> WHAT YOU SHOULD DO:
From the first entry to the last, repeat them all exactly.

───── TASK MATERIAL

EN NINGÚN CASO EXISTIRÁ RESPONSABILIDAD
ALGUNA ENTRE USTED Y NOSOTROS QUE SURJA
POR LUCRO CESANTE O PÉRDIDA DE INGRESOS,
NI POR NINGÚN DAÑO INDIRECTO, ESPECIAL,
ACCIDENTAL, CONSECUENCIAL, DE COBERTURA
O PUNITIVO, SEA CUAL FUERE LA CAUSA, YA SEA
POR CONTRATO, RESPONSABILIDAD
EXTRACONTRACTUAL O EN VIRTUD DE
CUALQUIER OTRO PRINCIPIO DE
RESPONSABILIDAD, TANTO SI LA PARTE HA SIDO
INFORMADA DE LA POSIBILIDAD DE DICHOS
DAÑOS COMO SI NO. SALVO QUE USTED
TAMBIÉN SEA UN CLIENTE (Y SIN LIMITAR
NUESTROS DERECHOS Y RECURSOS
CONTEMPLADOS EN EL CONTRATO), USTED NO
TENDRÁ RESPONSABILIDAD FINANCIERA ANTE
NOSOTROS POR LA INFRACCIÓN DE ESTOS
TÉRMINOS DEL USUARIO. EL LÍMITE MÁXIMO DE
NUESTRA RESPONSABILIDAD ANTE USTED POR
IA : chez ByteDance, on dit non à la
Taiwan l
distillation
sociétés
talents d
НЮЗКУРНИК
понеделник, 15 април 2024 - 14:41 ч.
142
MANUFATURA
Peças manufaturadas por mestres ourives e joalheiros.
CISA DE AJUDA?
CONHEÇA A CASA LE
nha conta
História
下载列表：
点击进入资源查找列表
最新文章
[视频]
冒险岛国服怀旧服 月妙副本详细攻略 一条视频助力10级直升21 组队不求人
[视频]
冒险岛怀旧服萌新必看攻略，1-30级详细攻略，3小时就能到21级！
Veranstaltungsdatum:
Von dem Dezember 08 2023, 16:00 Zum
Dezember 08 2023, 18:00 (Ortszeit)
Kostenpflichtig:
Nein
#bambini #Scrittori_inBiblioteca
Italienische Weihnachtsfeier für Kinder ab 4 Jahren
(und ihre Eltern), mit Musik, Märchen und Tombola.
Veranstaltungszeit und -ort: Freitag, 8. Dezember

──────────

> RESULT:
EN NINGÚN CASO EXISTIRÁ RESPONSABILIDAD
ALGUNA ENTRE USTED Y NOSOTROS QUE SURJA
POR LUCRO CESANTE O PÉRDIDA DE INGRESOS,
NI POR NINGÚN DAÑO INDIRECTO, ESPECIAL,
ACCIDENTAL, CONSECUENCIAL, DE COBERTURA
O PUNITIVO, SEA CUAL FUERE LA CAUSA, YA SEA
POR CONTRATO, RESPONSABILIDAD
EXTRACONTRACTUAL O EN VIRTUD DE
CUALQUIER OTRO PRINCIPIO DE
RESPONSABILIDAD, TANTO SI LA PARTE HA SIDO
INFORMADA DE LA POSIBILIDAD DE DICHOS
DAÑOS COMO SI NO. SALVO QUE USTED
TAMBIÉN SEA UN CLIENTE (Y SIN LIMITAR
NUESTROS DERECHOS Y RECURSOS
CONTEMPLADOS EN EL CONTRATO), USTED NO
TENDRÁ RESPONSABILIDAD FINANCIERA ANTE
NOSOTROS POR LA INFRACCIÓN DE ESTOS
TÉRMINOS DEL USUARIO. EL LÍMITE MÁXIMO DE
NUESTRA RESPONSABILIDAD ANTE USTED POR
IA : chez ByteDance, on dit non à la
Taiwan l
distillation
sociétés
talents d
НЮЗКУРНИК
понеделник, 15 април 2024 - 14:41 ч.
142
MANUFATURA
Peças manufaturadas por mestres ourives e joalheiros.
CISA DE AJUDA?
CONHEÇA A CASA LE
nha conta
História
下载列表：
点击进入资源查找列表
最新文章
[视频]
冒险岛国服怀旧服 月妙副本详细攻略 一条视频助力10级直升21 组队不求人
[视频]
冒险岛怀旧服萌新必看攻略，1-30级详细攻略，3小时就能到21级！
Veranstaltungsdatum:
Von dem Dezember 08 2023, 16:00 Zum
Dezember 08 2023, 18:00 (Ortszeit)
Kostenpflichtig:
Nein
#bambini #Scrittori_inBiblioteca
Italienische Weihnachtsfeier für Kinder ab 4 Jahren
(und ihre Eltern), mit Musik, Märchen und Tombola.
Veranstaltungszeit und -ort: Freitag, 8. Dezember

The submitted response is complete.